There are a number of projects within UCT that are addressing mental health within the context of the HIV/AIDS epidemic. These focus on the integration of mental health into HIV care, as well as, looking more broadly at the integration of mental health care into maternal and primary health care systems.

One project known as the Groote Schuur Hospital-HIV Mental Health Group, which aims to increase the provision of mental health services to people living with HIV/AIDS, has recently published research which shows that numerous barriers to detection and treatment of common mental disorders (CMDs) exist.

Associate Professor John Joska and colleagues report that patients and providers tend to view depression, anxiety and substance abuse as problems of stress and not as disorders.

These attitudes make it less likely that patients suffering from these disorders will receive effective biological treatments, such as anti-depressants.
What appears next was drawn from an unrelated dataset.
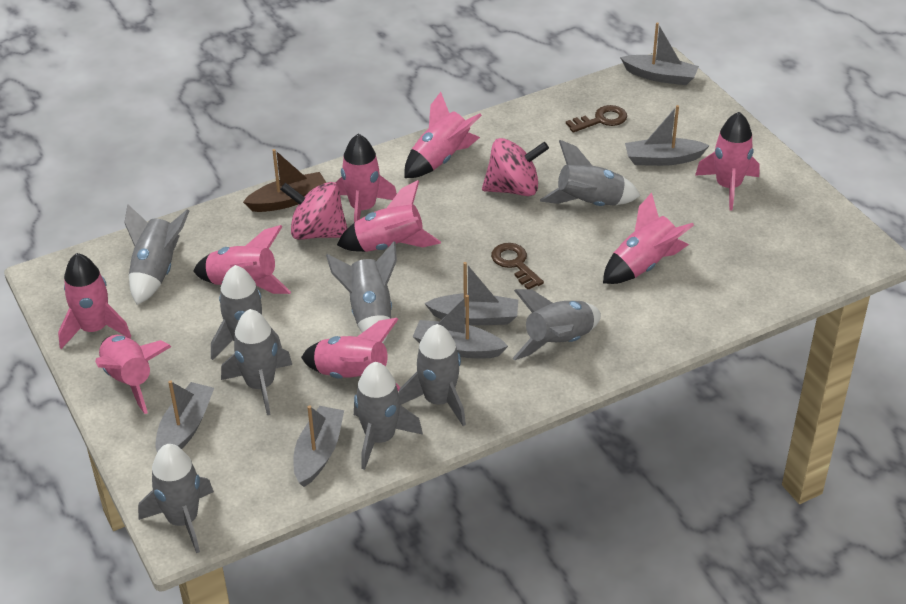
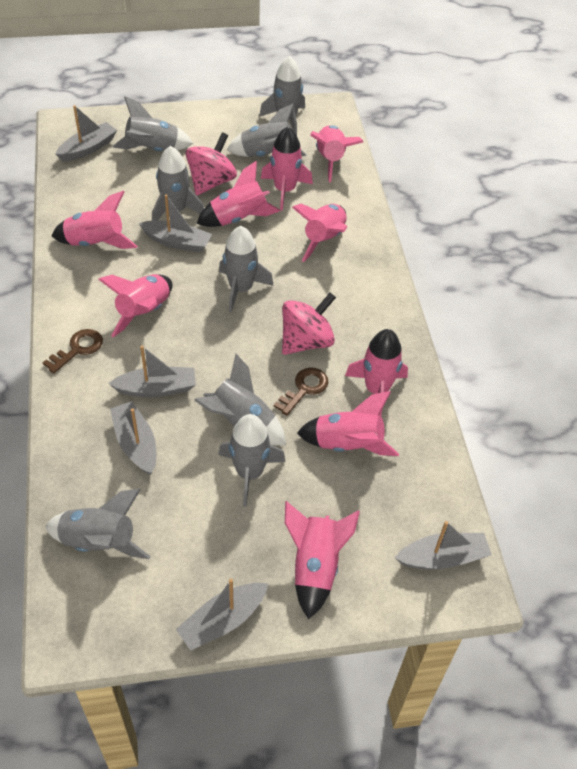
brown boat: [243,149,327,212] = 1 -> none = 0
grey rocket: [124,205,189,305] [138,444,214,553] [211,265,282,360] [221,309,292,415] [326,242,397,343] [354,362,423,470] [399,324,466,426] [513,289,601,360] [540,140,640,206] = 9 -> [45,489,151,559] [113,96,193,151] [152,146,204,221] [194,354,286,445] [218,414,286,507] [219,226,274,313] [227,104,307,157] [259,56,305,135] = 8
Knowledge of how to diagnose and treat these conditions is often limited among primary health care staff, and they tend to rely on specialist teams to provide services.

One approach to equipping staff in primary health care settings is to develop locally validated brief screening tools for common mental disorders in persons living with HIV/AIDS. In a recently published study exploring the ability of lay counsellors to administer the Substance Abuse and Mental Illness Symptom Screener (SAMISS), it was found that 20% of patients on stable antiretroviral therapy (ART) reported symptoms of either depression or anxiety.

Lay counsellors tended not to miss cases, when compared to mental health nurses, but in their efforts to clarify symptoms, they sometimes over-diagnosed them. The need to offer training to staff in primary health care to diagnose and treat CMDs is great.

Another project, the PRogramme for Improving Mental health care (PRIME), headed by Lund, wants to develop evidence for the scaling-up of treatment programmes for priority mental disorders, such as alcohol abuse, depression (including maternal depression), psychosis and epilepsy, in low-resource settings. The study countries in which PRIME is working to develop research evidence include three in Africa (Ethiopia, India & South Africa) and two in Asia (India & Nepal).

PRIME is also collaborating with policy-makers in the ministries of health in study countries. In countries where the HIV prevalence is high, PRIME will be tailoring their interventions to suit the local context.

Freeman, of the South African Department of Health, added that PRIME, as an international group with lots of skills and experience, offers the department an ideal opportunity to move in the direction of integrating mental health care into general health services. As part of this project, the University of KwaZulu-Natal is collaborating with the Department of Health to integrate mental health services into the new primary health care revitalisation programme that is being rolled out in the North West Province.

The aim of these projects, respectively, are to decrease the impact of mental illness on those living with HIV/AIDS (including pregnant mothers); and through the scaling-up of mental health care, minimise the risk of people with mental illnesses contracting HIV/AIDS. Practically, this might include routine screening for depression among people who test HIV positive, or routine antenatal screening for mental health problems among pregnant women.